MEETINGS AND ACTION OF CONFEREES

The rules of the House require that one conference meeting be open, unless the House, in open session, determines by a vote of the yeas and nays that a meeting will be closed to the public. When the report of the conference committee is read in the House, a point of order may be made that the conferees failed to comply with the House rule requiring an open conference meeting. If the point of order is sustained, the conference report is considered rejected by the House and a new conference is deemed to have been requested.

There are generally four forms of recommendations available to the conferees when reporting back to their bodies:

(1) The Senate recede from all (or certain of) its amendments.

(2) The House recede from its disagreement to all (or certain of) the Senate amendments and agree thereto.

(3) The House recede from its disagreement to all (or certain of) the Senate amendments and agree thereto with amendments.

 (4) The House recede from all (or certain of) its amendments to the Senate amendments or its amendments to Senate bill.

In most instances, the result of the conference is a compromise growing out of the third type of recommendation available to the conferees because one House has originally substituted its own bill to be considered as a single amendment. The complete report may be composed of any one or more of these recommendations with respect to the various amendments where there are numbered amendments.

In earlier practice, on general appropriation bills with numbered Senate amendments, because of the special rules preventing House conferees from agreeing to Senate amendments changing existing law or appropriations not authorized by law, the conferees often found themselves, under the rules or in fact, unable to reach an agreement with respect to one or more amendments and reported back a statement of their inability to agree on those particular amendments. These amendments were acted upon separately.

This partial disagreement is not practicable where, as in current practice, the Senate strikes out all after the enacting clause and substitutes its own bill that must be considered as a single amendment. If they are unable to reach any agreement whatsoever, the conferees report that fact to their respective bodies and the amendments may be disposed of by motion. Usually, new conferees may be appointed in either or both Houses.

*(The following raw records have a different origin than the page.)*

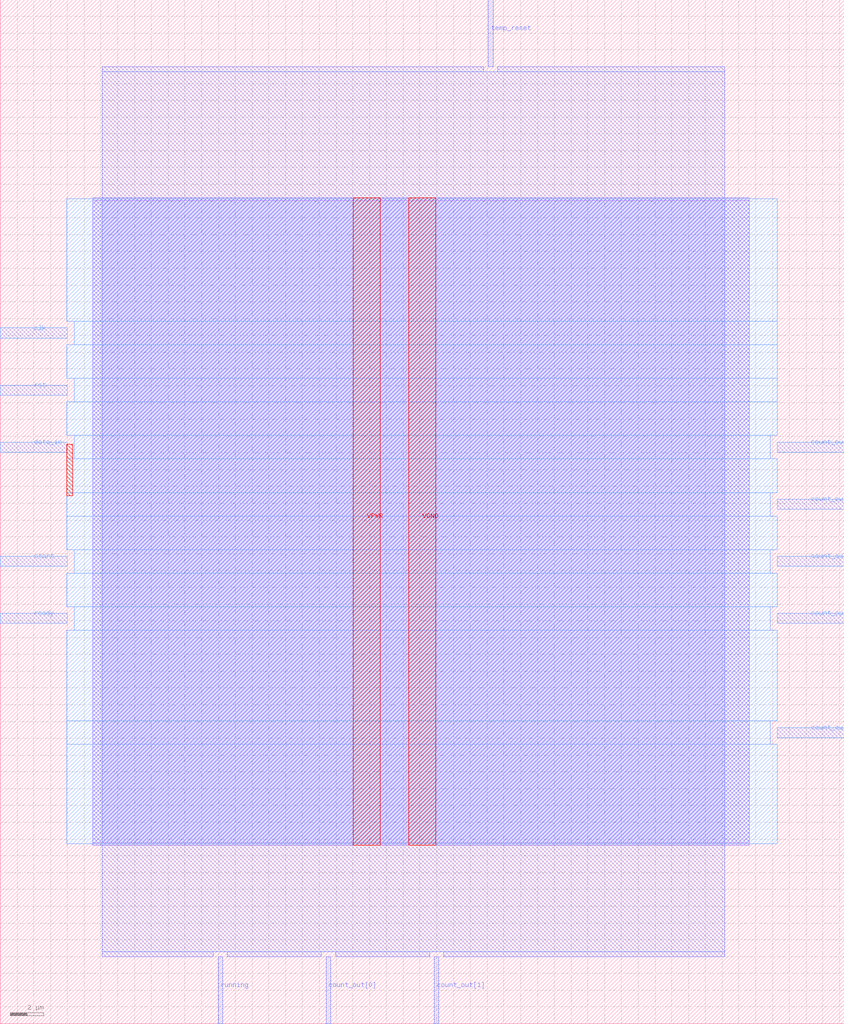
<source format=lef>
VERSION 5.7 ;
  NOWIREEXTENSIONATPIN ON ;
  DIVIDERCHAR "/" ;
  BUSBITCHARS "[]" ;
MACRO top
  CLASS BLOCK ;
  FOREIGN top ;
  ORIGIN 0.000 0.000 ;
  SIZE 50.270 BY 60.990 ;
  PIN VGND
    DIRECTION INOUT ;
    USE GROUND ;
    PORT
      LAYER met4 ;
        RECT 24.340 10.640 25.940 49.200 ;
    END
  END VGND
  PIN VPWR
    DIRECTION INOUT ;
    USE POWER ;
    PORT
      LAYER met4 ;
        RECT 21.040 10.640 22.640 49.200 ;
    END
  END VPWR
  PIN clk
    DIRECTION INPUT ;
    USE SIGNAL ;
    ANTENNAGATEAREA 0.852000 ;
    PORT
      LAYER met3 ;
        RECT 0.000 40.840 4.000 41.440 ;
    END
  END clk
  PIN count_out[0]
    DIRECTION OUTPUT ;
    USE SIGNAL ;
    ANTENNADIFFAREA 0.445500 ;
    PORT
      LAYER met2 ;
        RECT 19.410 0.000 19.690 4.000 ;
    END
  END count_out[0]
  PIN count_out[1]
    DIRECTION OUTPUT ;
    USE SIGNAL ;
    ANTENNADIFFAREA 0.445500 ;
    PORT
      LAYER met2 ;
        RECT 25.850 0.000 26.130 4.000 ;
    END
  END count_out[1]
  PIN count_out[2]
    DIRECTION OUTPUT ;
    USE SIGNAL ;
    ANTENNADIFFAREA 0.445500 ;
    PORT
      LAYER met3 ;
        RECT 46.270 34.040 50.270 34.640 ;
    END
  END count_out[2]
  PIN count_out[3]
    DIRECTION OUTPUT ;
    USE SIGNAL ;
    ANTENNADIFFAREA 0.445500 ;
    PORT
      LAYER met3 ;
        RECT 46.270 30.640 50.270 31.240 ;
    END
  END count_out[3]
  PIN count_out[4]
    DIRECTION OUTPUT ;
    USE SIGNAL ;
    ANTENNADIFFAREA 0.445500 ;
    PORT
      LAYER met3 ;
        RECT 46.270 27.240 50.270 27.840 ;
    END
  END count_out[4]
  PIN count_out[5]
    DIRECTION OUTPUT ;
    USE SIGNAL ;
    ANTENNADIFFAREA 0.445500 ;
    PORT
      LAYER met3 ;
        RECT 46.270 17.040 50.270 17.640 ;
    END
  END count_out[5]
  PIN count_out[6]
    DIRECTION OUTPUT ;
    USE SIGNAL ;
    ANTENNADIFFAREA 0.445500 ;
    PORT
      LAYER met3 ;
        RECT 46.270 23.840 50.270 24.440 ;
    END
  END count_out[6]
  PIN data_in
    DIRECTION INPUT ;
    USE SIGNAL ;
    ANTENNAGATEAREA 0.196500 ;
    PORT
      LAYER met3 ;
        RECT 0.000 34.040 4.000 34.640 ;
    END
  END data_in
  PIN ready
    DIRECTION OUTPUT ;
    USE SIGNAL ;
    ANTENNADIFFAREA 0.445500 ;
    PORT
      LAYER met3 ;
        RECT 0.000 23.840 4.000 24.440 ;
    END
  END ready
  PIN rst
    DIRECTION INPUT ;
    USE SIGNAL ;
    ANTENNAGATEAREA 0.213000 ;
    PORT
      LAYER met3 ;
        RECT 0.000 37.440 4.000 38.040 ;
    END
  END rst
  PIN running
    DIRECTION OUTPUT ;
    USE SIGNAL ;
    ANTENNADIFFAREA 0.445500 ;
    PORT
      LAYER met2 ;
        RECT 12.970 0.000 13.250 4.000 ;
    END
  END running
  PIN start
    DIRECTION INPUT ;
    USE SIGNAL ;
    ANTENNAGATEAREA 0.196500 ;
    PORT
      LAYER met3 ;
        RECT 0.000 27.240 4.000 27.840 ;
    END
  END start
  PIN temp_reset
    DIRECTION OUTPUT ;
    USE SIGNAL ;
    ANTENNADIFFAREA 0.795200 ;
    PORT
      LAYER met2 ;
        RECT 29.070 56.990 29.350 60.990 ;
    END
  END temp_reset
  OBS
      LAYER li1 ;
        RECT 5.520 10.795 44.620 49.045 ;
      LAYER met1 ;
        RECT 5.520 10.640 44.620 49.200 ;
      LAYER met2 ;
        RECT 6.070 56.710 28.790 56.990 ;
        RECT 29.630 56.710 43.140 56.990 ;
        RECT 6.070 4.280 43.140 56.710 ;
        RECT 6.070 4.000 12.690 4.280 ;
        RECT 13.530 4.000 19.130 4.280 ;
        RECT 19.970 4.000 25.570 4.280 ;
        RECT 26.410 4.000 43.140 4.280 ;
      LAYER met3 ;
        RECT 3.950 41.840 46.270 49.125 ;
        RECT 4.400 40.440 46.270 41.840 ;
        RECT 3.950 38.440 46.270 40.440 ;
        RECT 4.400 37.040 46.270 38.440 ;
        RECT 3.950 35.040 46.270 37.040 ;
        RECT 4.400 33.640 45.870 35.040 ;
        RECT 3.950 31.640 46.270 33.640 ;
        RECT 3.950 30.240 45.870 31.640 ;
        RECT 3.950 28.240 46.270 30.240 ;
        RECT 4.400 26.840 45.870 28.240 ;
        RECT 3.950 24.840 46.270 26.840 ;
        RECT 4.400 23.440 45.870 24.840 ;
        RECT 3.950 18.040 46.270 23.440 ;
        RECT 3.950 16.640 45.870 18.040 ;
        RECT 3.950 10.715 46.270 16.640 ;
      LAYER met4 ;
        RECT 3.975 31.455 4.305 34.505 ;
  END
END top
END LIBRARY


</source>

In addition, the Houses may provide a new nonbinding instruction to the conferees as to the position they are to take. After House conferees on any bill or resolution in conference between the two bodies have been appointed for 20 calendar days and 10 legislative days and have failed to make a report, a motion to instruct the House conferees, or discharge them and appoint new conferees is privileged. The motion can be made only after the Member announces his intention to offer the motion and only at a time designated by the Speaker in the legislative schedule of the following day. Like the initial motion to instruct, the 20-day motion may not contain argument and must remain within the scope of conference. In addition, during the last six days of a session, it is a privileged motion to move to discharge, appoint, or instruct House conferees after House conferees have been appointed 36 hours without having made a report.